Os números são relevantes. A Copasa aprovou R$ 142,5 milhões em JCP referente ao segundo trimestre, com valor bruto de R$ 0,37 por ação e pagamento previsto para 17 de agosto. A Cemig aprovou um volume bem maior: R$ 630,5 milhões, com valor bruto de R$ 0,22 por ação, tanto para ordinárias quanto para preferenciais, em duas parcelas iguais até junho e dezembro de 2027.
Como entender a conta na prática
Para quem não acompanha Bolsa com frequência, a lógica é direta: quem tiver 100 ações da Copasa na data de corte receberá R$ 37,58 brutos em JCP. Quem tiver 100 ações da Cemig receberá R$ 22,04 brutos — distribuídos em duas parcelas.
Esses valores sofrem retenção de Imposto de Renda na fonte. Esse é o ponto que mais diferencia o JCP dos dividendos comuns. Dividendos pagos por empresas brasileiras são, em regra, isentos para a pessoa física. O JCP tem retenção de 15% de IR na fonte, salvo casos específicos de acionistas isentos ou imunes.

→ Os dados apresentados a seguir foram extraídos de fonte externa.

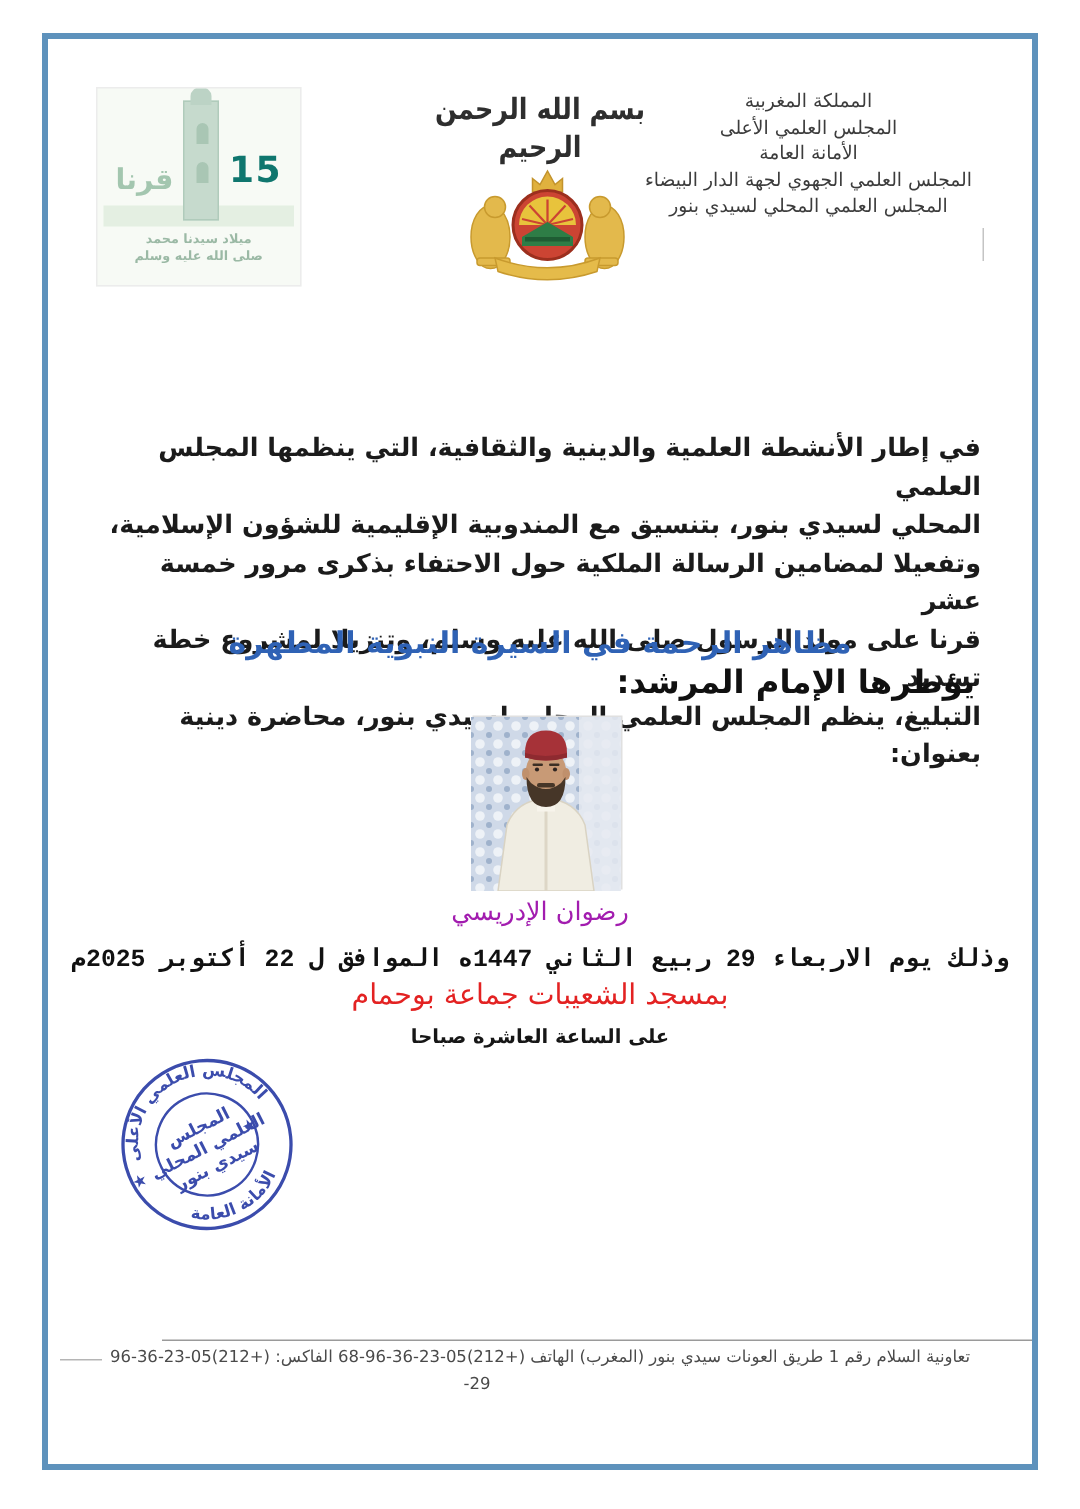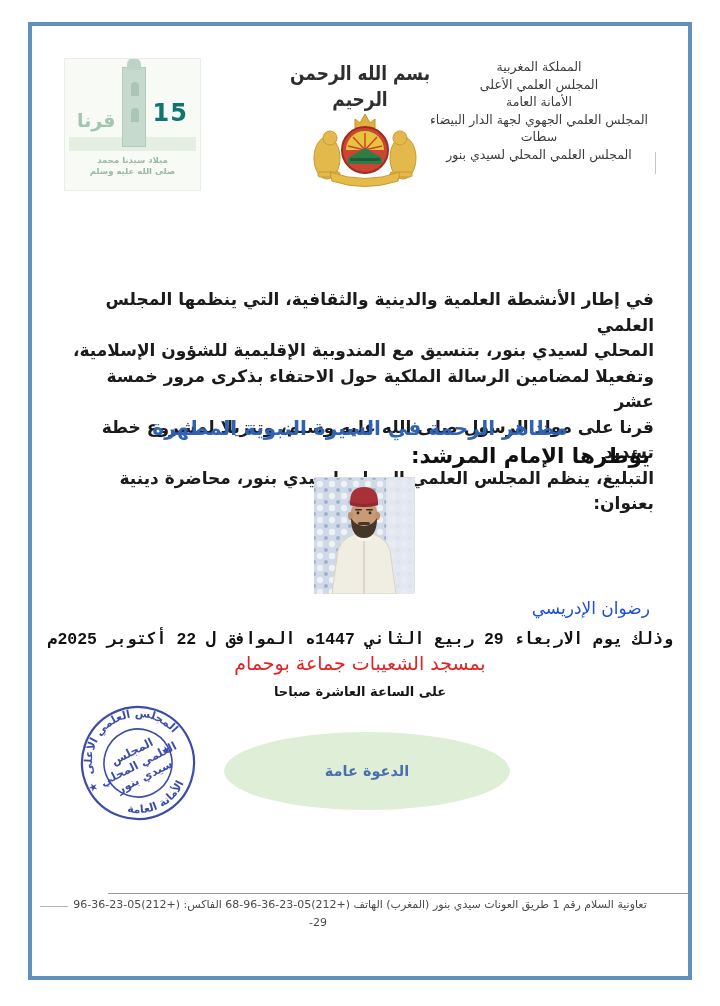--- a/index.html
+++ b/index.html
@@ -152,7 +152,6 @@
     <div>المجلس العلمي الأعلى</div>
     <div>الأمانة العامة</div>
     <div>المجلس العلمي الجهوي لجهة الدار البيضاء</div>
-    <div>سطات</div>
     <div>المجلس العلمي المحلي لسيدي بنور</div>
   </div>
   <div class="abs tick-v" style="left:655px; top:152px; height:22px;"></div>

Outro detalhe que confunde quem começa a investir: quando a ação fica “ex-JCP”, o preço costuma cair um valor próximo ao do provento anunciado. Não é perda. É o mercado ajustando a cotação porque o direito ao pagamento foi destacado do papel. Quem estava posicionado antes continua recebendo. Quem compra depois não entra nessa rodada.
Por que a Copasa está em momento diferente
O JCP da Copasa ganhou mais atenção porque veio logo depois da desestatização da companhia. A Equatorial comprou 30% da empresa e assumiu a posição de acionista de referência. O Governo de Minas ficou com 5% e uma ação especial com direitos de veto em temas estratégicos.
Essa mudança transformou a leitura do mercado sobre CSMG3. A Copasa deixou de ser apenas uma estatal de saneamento com histórico de proventos e passou a ser vista como uma possível história de eficiência operacional, revisão de contratos e melhora de governança com influência privada.

O BTG Pactual retomou a cobertura com preço-alvo de R$ 81 por ação, recomendação de compra e estimativa de dividend yield médio de 7,6% entre 2026 e 2028. É uma leitura construtiva, mas que carrega premissas: a empresa precisa cumprir metas de universalização, renovar contratos municipais e executar investimentos em esgoto. Pagar JCP logo após a privatização é um sinal positivo de governança. Mas provento não é garantia de retorno. A ação pode distribuir caixa e ainda assim ter variação negativa se o preço cair mais do que o valor recebido.
Cemig mantém o perfil de pagadora recorrente
A Cemig não tem a novidade da privatização, mas tem algo que o mercado de renda valoriza muito: histórico. A elétrica mineira é velha conhecida de carteiras de dividendos justamente pelo setor regulado, pela geração de caixa previsível e pela tradição de pagamentos aos acionistas.
O novo JCP de R$ 630,5 milhões reforça esse perfil. O ponto que exige atenção é o prazo. Ter o direito ao provento em junho de 2026 não significa receber o dinheiro em junho. A Cemig vai pagar em duas parcelas ao longo de 2027. Para quem precisa do fluxo de caixa imediato, isso importa.
O lado sensível da Cemig permanece o mesmo de sempre: como empresa ainda controlada pelo Estado de Minas, as decisões da companhia são influenciadas pelo ambiente político, pela sucessão estadual de 2026 e pelos debates em curso sobre privatização, tarifas e investimentos. Dois públicos acompanham o papel ao mesmo tempo: quem busca dividendos e quem tenta antecipar mudanças de controle ou governança.
O que une as duas empresas
Copasa e Cemig representam um tipo de negócio que costuma ter espaço em carteiras de renda: infraestrutura, serviços essenciais, contratos longos e demanda recorrente. Água, esgoto e energia não dependem de moda ou de impulso do consumidor. São usados todos os dias por famílias, comércio, indústria e setor público.
Isso não torna as ações livres de risco. Empresas reguladas dependem de tarifa, decisões políticas, custo de capital e cumprimento de metas. Uma mudança regulatória pode mexer com o valor de mercado tanto quanto um pagamento de JCP mexe com o bolso do acionista.